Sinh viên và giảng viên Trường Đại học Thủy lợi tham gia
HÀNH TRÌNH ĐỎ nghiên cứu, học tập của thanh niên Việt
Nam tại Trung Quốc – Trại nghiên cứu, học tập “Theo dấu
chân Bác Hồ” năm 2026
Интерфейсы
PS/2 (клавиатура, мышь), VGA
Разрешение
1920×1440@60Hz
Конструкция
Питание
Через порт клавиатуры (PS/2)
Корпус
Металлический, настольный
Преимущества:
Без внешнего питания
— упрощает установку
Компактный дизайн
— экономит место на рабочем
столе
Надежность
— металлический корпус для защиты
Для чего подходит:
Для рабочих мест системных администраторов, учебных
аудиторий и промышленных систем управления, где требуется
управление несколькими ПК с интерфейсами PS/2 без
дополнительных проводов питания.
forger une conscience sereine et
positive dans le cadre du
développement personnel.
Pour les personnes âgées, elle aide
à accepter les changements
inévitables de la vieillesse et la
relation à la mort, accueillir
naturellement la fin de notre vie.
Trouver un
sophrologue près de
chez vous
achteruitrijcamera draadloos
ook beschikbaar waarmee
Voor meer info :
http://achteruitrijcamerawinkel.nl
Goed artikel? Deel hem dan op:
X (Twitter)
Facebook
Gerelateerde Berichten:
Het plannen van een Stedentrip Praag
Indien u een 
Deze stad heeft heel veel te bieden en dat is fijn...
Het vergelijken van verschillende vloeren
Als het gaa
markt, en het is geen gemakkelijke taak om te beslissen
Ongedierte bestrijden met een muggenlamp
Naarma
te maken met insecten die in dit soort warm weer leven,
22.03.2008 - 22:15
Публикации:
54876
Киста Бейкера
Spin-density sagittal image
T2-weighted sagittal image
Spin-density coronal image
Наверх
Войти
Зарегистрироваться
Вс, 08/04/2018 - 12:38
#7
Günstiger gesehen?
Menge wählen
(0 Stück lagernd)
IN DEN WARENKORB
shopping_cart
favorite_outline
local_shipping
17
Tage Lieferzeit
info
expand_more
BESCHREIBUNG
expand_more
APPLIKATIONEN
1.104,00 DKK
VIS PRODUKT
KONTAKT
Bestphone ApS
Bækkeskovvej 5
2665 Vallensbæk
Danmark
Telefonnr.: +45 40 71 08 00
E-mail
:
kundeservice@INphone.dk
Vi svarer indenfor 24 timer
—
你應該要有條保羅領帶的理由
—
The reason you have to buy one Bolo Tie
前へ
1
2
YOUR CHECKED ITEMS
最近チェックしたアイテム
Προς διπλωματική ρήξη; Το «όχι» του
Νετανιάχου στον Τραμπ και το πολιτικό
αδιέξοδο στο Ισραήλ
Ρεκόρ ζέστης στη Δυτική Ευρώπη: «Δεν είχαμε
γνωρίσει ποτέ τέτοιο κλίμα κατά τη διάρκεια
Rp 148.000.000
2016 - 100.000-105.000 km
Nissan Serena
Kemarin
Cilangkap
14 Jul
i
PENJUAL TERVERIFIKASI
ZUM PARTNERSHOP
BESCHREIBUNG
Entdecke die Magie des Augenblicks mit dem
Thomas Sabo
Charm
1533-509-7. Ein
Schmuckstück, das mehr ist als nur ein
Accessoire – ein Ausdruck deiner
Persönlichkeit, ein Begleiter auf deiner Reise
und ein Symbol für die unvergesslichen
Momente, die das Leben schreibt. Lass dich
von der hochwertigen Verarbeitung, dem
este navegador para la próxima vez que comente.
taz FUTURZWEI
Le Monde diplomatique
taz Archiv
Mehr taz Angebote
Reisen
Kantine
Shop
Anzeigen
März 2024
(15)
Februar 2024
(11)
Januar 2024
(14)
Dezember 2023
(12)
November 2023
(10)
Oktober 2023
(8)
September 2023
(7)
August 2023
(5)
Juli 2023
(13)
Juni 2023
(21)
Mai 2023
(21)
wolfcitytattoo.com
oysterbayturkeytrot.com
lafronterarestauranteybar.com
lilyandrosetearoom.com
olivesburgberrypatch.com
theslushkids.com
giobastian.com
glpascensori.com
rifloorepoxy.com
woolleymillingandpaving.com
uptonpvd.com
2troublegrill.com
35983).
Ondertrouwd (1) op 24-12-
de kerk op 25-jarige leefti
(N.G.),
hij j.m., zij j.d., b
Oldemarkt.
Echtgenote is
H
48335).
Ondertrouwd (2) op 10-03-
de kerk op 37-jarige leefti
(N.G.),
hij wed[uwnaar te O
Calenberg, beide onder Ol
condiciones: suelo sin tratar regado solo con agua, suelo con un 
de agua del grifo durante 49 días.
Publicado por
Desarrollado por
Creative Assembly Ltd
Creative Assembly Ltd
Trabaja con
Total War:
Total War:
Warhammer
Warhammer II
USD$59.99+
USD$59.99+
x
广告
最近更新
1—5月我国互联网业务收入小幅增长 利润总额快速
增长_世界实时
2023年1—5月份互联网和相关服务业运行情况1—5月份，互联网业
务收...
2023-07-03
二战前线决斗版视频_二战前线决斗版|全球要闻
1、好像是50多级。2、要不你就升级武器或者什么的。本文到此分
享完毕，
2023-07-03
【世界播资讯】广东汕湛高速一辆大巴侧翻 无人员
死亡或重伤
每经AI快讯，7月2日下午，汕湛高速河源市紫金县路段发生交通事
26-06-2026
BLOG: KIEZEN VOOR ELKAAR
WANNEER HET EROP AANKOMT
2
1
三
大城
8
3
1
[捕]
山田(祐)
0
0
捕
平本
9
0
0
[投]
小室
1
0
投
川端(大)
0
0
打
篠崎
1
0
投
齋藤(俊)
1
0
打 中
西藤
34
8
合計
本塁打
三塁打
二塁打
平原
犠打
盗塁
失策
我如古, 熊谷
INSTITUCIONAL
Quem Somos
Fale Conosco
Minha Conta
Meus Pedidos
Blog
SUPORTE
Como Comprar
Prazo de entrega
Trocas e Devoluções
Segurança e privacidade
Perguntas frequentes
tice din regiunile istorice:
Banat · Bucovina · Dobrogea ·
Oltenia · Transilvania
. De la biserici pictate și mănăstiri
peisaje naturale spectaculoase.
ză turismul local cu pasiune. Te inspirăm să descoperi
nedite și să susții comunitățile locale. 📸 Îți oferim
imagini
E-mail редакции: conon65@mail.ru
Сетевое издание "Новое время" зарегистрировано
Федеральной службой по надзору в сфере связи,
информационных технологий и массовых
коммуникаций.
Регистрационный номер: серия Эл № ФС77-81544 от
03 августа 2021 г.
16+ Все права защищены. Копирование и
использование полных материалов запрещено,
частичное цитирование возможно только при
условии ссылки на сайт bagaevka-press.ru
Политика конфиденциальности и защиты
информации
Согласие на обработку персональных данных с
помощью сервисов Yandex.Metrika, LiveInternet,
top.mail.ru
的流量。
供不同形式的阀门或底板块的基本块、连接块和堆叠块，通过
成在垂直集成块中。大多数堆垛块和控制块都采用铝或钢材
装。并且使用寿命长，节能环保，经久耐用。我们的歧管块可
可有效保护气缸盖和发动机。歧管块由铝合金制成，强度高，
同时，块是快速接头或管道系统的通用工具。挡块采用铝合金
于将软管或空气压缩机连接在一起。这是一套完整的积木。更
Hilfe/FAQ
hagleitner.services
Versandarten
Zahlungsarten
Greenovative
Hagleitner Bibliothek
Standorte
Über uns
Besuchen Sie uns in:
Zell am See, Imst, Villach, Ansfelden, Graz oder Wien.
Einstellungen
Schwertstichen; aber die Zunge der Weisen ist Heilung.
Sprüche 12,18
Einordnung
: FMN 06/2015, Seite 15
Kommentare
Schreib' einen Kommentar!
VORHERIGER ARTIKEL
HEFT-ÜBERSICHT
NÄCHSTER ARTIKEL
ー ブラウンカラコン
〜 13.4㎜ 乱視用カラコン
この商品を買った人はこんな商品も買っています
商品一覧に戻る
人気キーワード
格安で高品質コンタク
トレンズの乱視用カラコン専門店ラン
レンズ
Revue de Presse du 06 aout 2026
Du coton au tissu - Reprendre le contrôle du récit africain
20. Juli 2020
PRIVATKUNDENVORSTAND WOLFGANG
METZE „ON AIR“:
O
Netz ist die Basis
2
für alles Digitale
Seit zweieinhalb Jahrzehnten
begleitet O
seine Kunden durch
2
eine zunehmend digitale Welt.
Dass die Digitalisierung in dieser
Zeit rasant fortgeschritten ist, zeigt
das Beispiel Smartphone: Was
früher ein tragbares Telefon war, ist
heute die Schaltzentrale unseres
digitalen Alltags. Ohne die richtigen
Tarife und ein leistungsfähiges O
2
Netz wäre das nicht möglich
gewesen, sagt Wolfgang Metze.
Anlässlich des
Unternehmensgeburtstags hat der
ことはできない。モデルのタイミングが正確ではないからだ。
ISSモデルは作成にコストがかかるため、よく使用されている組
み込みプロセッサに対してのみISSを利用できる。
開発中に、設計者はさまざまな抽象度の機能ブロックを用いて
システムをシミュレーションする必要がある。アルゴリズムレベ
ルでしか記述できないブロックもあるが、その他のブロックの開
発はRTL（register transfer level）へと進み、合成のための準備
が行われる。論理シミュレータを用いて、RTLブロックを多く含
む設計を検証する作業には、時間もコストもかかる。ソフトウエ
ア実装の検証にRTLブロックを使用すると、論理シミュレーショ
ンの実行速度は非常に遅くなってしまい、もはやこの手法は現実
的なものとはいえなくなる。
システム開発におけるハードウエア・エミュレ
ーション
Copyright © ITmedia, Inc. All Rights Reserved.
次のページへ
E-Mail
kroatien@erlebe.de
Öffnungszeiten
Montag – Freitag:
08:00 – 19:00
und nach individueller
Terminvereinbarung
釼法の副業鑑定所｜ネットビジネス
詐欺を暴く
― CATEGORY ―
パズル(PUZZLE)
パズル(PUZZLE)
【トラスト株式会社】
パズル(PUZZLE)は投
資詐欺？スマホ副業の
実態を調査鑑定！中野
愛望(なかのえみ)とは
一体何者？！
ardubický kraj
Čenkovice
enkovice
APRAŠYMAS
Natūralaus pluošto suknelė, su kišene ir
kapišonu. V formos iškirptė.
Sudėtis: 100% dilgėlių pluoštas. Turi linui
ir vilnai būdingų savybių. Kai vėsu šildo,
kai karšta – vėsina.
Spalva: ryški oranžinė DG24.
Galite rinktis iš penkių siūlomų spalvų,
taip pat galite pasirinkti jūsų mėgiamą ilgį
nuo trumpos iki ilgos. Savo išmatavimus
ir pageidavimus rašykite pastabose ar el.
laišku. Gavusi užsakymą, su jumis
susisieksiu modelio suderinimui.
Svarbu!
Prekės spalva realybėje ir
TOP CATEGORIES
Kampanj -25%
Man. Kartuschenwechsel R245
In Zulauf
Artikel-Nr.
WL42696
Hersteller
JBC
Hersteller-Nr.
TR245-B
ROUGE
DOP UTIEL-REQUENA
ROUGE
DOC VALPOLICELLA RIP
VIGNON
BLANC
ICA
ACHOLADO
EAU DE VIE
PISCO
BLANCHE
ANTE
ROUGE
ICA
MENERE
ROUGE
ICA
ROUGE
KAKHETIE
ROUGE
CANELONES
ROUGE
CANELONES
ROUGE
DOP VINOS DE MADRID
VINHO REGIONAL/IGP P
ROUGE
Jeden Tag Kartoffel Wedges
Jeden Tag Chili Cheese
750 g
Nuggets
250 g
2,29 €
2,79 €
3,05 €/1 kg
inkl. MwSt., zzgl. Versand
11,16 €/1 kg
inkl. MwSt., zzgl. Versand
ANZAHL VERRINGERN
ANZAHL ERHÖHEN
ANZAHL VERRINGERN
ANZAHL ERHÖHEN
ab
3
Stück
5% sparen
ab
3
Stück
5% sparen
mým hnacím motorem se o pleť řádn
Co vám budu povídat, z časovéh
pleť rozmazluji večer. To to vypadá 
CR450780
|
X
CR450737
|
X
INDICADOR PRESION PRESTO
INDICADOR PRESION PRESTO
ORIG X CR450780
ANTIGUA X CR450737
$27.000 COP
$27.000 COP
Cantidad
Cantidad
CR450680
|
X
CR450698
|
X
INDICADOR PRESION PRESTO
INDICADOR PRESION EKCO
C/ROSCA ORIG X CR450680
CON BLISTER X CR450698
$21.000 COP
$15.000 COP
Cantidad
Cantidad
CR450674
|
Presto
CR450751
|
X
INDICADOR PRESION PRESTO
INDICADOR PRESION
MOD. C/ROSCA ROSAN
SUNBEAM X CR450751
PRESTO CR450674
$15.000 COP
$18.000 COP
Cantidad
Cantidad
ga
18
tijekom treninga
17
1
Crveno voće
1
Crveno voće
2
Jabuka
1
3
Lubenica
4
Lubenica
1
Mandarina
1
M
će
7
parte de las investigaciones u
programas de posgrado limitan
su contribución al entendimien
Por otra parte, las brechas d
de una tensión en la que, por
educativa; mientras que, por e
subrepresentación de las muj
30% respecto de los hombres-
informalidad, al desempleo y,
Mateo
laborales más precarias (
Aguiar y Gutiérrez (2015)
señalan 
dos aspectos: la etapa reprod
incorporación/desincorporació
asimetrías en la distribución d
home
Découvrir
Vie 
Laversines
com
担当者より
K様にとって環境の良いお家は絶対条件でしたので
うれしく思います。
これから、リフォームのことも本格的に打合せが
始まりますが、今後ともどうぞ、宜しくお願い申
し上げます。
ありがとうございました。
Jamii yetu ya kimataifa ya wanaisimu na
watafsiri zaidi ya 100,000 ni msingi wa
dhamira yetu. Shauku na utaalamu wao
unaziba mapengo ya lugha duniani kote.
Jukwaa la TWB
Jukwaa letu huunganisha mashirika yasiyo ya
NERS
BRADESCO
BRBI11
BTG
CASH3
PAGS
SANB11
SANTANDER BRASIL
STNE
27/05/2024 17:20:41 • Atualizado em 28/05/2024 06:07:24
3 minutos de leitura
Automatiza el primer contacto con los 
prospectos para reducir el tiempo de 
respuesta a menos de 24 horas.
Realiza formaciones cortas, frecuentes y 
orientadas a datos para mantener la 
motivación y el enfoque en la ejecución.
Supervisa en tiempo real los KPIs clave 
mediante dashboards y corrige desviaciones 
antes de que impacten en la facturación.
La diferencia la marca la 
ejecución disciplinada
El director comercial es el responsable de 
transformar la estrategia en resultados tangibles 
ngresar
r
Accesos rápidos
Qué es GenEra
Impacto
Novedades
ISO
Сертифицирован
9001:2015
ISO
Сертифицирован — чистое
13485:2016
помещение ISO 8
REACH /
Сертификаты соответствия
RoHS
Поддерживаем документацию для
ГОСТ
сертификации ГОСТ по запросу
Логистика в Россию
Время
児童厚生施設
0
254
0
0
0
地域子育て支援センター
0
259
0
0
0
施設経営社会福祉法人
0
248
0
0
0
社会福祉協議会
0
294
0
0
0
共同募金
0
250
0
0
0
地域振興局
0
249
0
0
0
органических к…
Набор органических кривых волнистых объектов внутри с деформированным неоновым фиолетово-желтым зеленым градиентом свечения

=-=-=-=-=

- WHAT IS EXPECTED -
Given the listing, work out the number of lines in which the word "sagittal" is found, and supply only that number.

- ANSWER SECTION -
2